(YOUR OBJECTIVE): Go through the entries below, tally each line with the string "Example", and give the final number by itself.

(ENTRIES SHOWN):
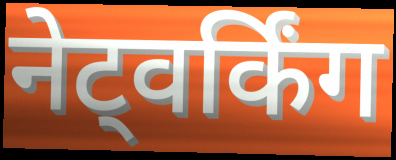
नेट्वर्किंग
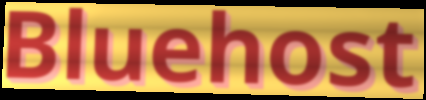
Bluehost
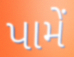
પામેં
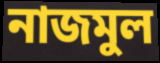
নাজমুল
--
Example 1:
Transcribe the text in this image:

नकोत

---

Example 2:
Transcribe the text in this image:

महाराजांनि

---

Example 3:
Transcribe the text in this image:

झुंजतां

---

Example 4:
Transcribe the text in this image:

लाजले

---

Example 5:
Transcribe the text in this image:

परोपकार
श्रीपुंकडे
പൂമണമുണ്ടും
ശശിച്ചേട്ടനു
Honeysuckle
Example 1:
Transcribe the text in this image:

(RESPONSE AREA): 6